Scott Walker’s Wisconsin (bought and paid for by Plutocrats) has become a microcosm of Plutocratic greed. Classic extraction colonialism has played itself out masterfully in the manner in which Republican legislators delivered Wisconsin’s natural resources in the Penokee mining bill to Florida plutocrat Chris Cline. Cline, in turn, will probably sell his interest in the mine to some Chinese Plutocrat who is in a better position to profit from Wisconsin iron ore. Walker is a zombie-like tool of these Plutocrats as he systematically dismantles public schools, public transportation and public trust (after all, the Russian Plutocrats became billionaires by buying government enterprises and utilities at bargain basement prices – sound familiar?). The Walker administration will become a textbook case of the power of the Plutocrats (Kochs, Adelson et al) and the corporate media in dismantling the middle class. In the meantime, if you’re too poor to own a car you will not be able to take a bus to that welding job ($10.00 and no benefits) in the suburbs no matter how qualified you are because, after all, folks who ride public transportation can’t afford to buy politicians. And if you can’t buy a politician you can’t get bus routes to the industrial parks in the suburbs.

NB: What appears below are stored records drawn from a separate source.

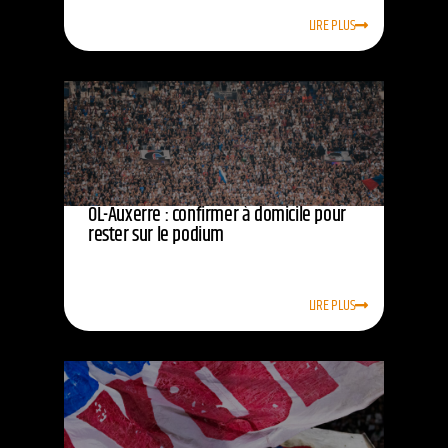
LIRE PLUS
OL-Auxerre : confirmer à domicile pour
rester sur le podium
LIRE PLUS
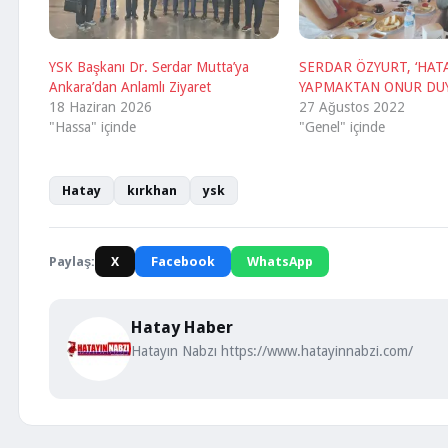
YSK Başkanı Dr. Serdar Mutta’ya
SERDAR ÖZYURT, ‘HATA
Ankara’dan Anlamlı Ziyaret
YAPMAKTAN ONUR DU
18 Haziran 2026
27 Ağustos 2022
"Hassa" içinde
"Genel" içinde
Hatay
kırkhan
ysk
Paylaş:
X
Facebook
WhatsApp
Hatay Haber
Hatayın Nabzı https://www.hatayinnabzi.com/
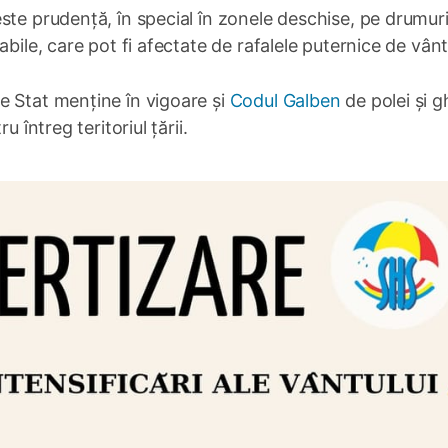
te prudență, în special în zonele deschise, pe drumuri 
bile, care pot fi afectate de rafalele puternice de vânt
e Stat menține în vigoare și
Codul Galben
de polei și g
 întreg teritoriul țării.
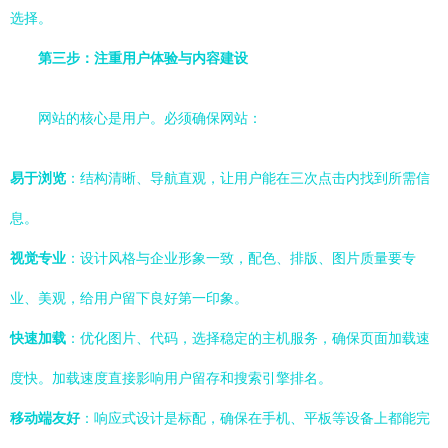
选择。
第三步：注重用户体验与内容建设
网站的核心是用户。必须确保网站：
易于浏览
：结构清晰、导航直观，让用户能在三次点击内找到所需信
息。
视觉专业
：设计风格与企业形象一致，配色、排版、图片质量要专
业、美观，给用户留下良好第一印象。
快速加载
：优化图片、代码，选择稳定的主机服务，确保页面加载速
度快。加载速度直接影响用户留存和搜索引擎排名。
移动端友好
：响应式设计是标配，确保在手机、平板等设备上都能完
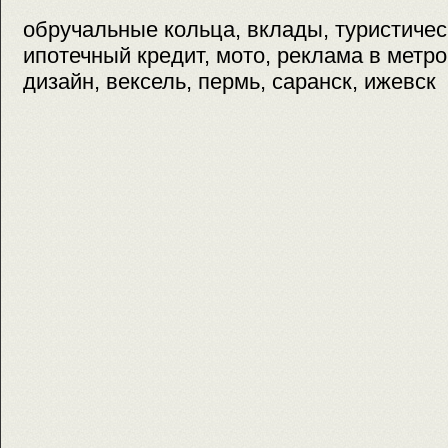
обручальные кольца, вклады, туристичес
ипотечный кредит, мото, реклама в мет
дизайн, вексель, пермь, саранск, ижевск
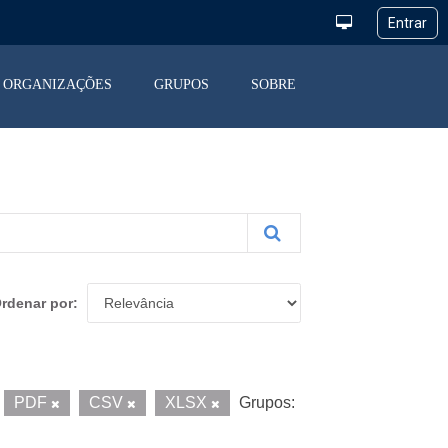
ORGANIZAÇÕES
GRUPOS
SOBRE
rdenar por
PDF
CSV
XLSX
Grupos:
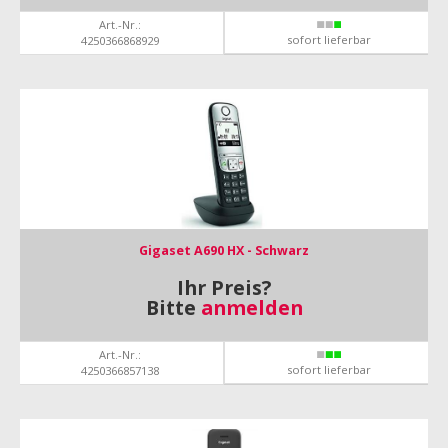
Art.-Nr.:
sofort lieferbar
4250366868929
Gigaset A690 HX - Schwarz
Ihr Preis?
Bitte
anmelden
Art.-Nr.:
sofort lieferbar
4250366857138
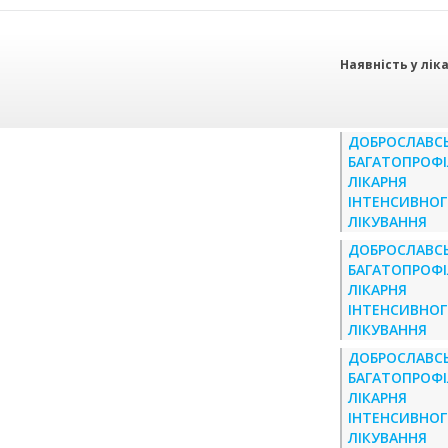
Наявність у лік
ДОБРОСЛАВС
БАГАТОПРОФ
ЛІКАРНЯ
ІНТЕНСИВНО
ЛІКУВАННЯ
ДОБРОСЛАВС
БАГАТОПРОФ
ЛІКАРНЯ
ІНТЕНСИВНО
ЛІКУВАННЯ
ДОБРОСЛАВС
БАГАТОПРОФ
ЛІКАРНЯ
ІНТЕНСИВНО
ЛІКУВАННЯ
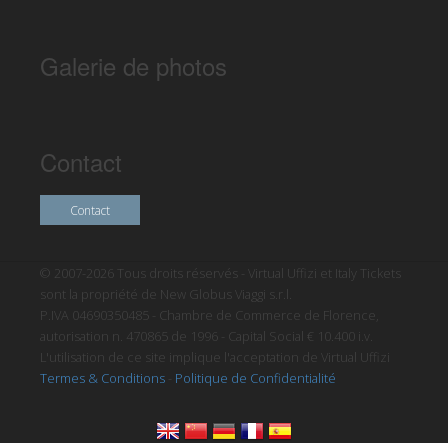
Galerie de photos
Contact
Contact
© 2007-2026 Tous droits réservés - Virtual Uffizi et Italy Tickets
sont la propriété de New Globus Viaggi s.r.l.
P.IVA 04690350485 - Chambre de Commerce de Florence,
autorisation n. 470865 de 1996 - Capital Social € 10.400 i.v.
L'utilisation de ce site implique l'acceptation de Virtual Uffizi
Termes & Conditions
-
Politique de Confidentialité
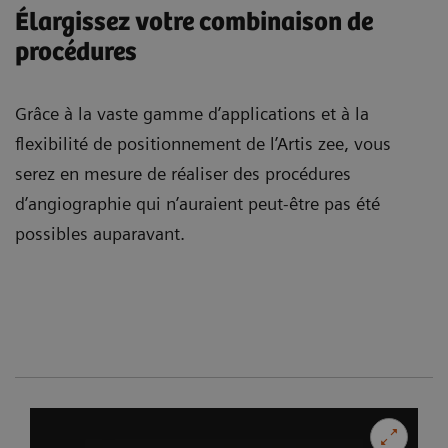
Élargissez votre combinaison de
procédures
Grâce à la vaste gamme d’applications et à la
flexibilité de positionnement de l’Artis zee, vous
serez en mesure de réaliser des procédures
d’angiographie qui n’auraient peut-être pas été
possibles auparavant.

Keith J. Roberts, PhD lives in Greendale, Wisconsin and is a Senior Research Fellow at the Institute for International Studies in Education, University of Pittsburgh, and a Senior Ambassador for the Globalization for the Common Good Initiative, Oxford, UK. In addition to his work in the USA, Dr. Roberts has been a planning and development consultant in diverse locations around the globe including China, Mongolia, Tibet, Thailand, Vietnam, Taiwan, Samoa, Fiji, Tahiti, the Marshall Islands and elsewhere. Upon returning to Wisconsin from China in January of 2011 he was stunned by the actions of the Walker Administration and could see that while Third World countries were implementing policies that were moving their countries to First World Status, Walker was implementing policies that were moving Wisconsin to Third World Status. Since that time he has applied his research and analytical skills to document the “Cycles of Greed” in America with a special emphasis on the American Legislative Exchange Council (ALEC) and its role in undoing the Progressive Traditions of Wisconsin. Since February 2011 he has made numerous presentations to unions, educators, retirees, political organizations and grass-roots organizations.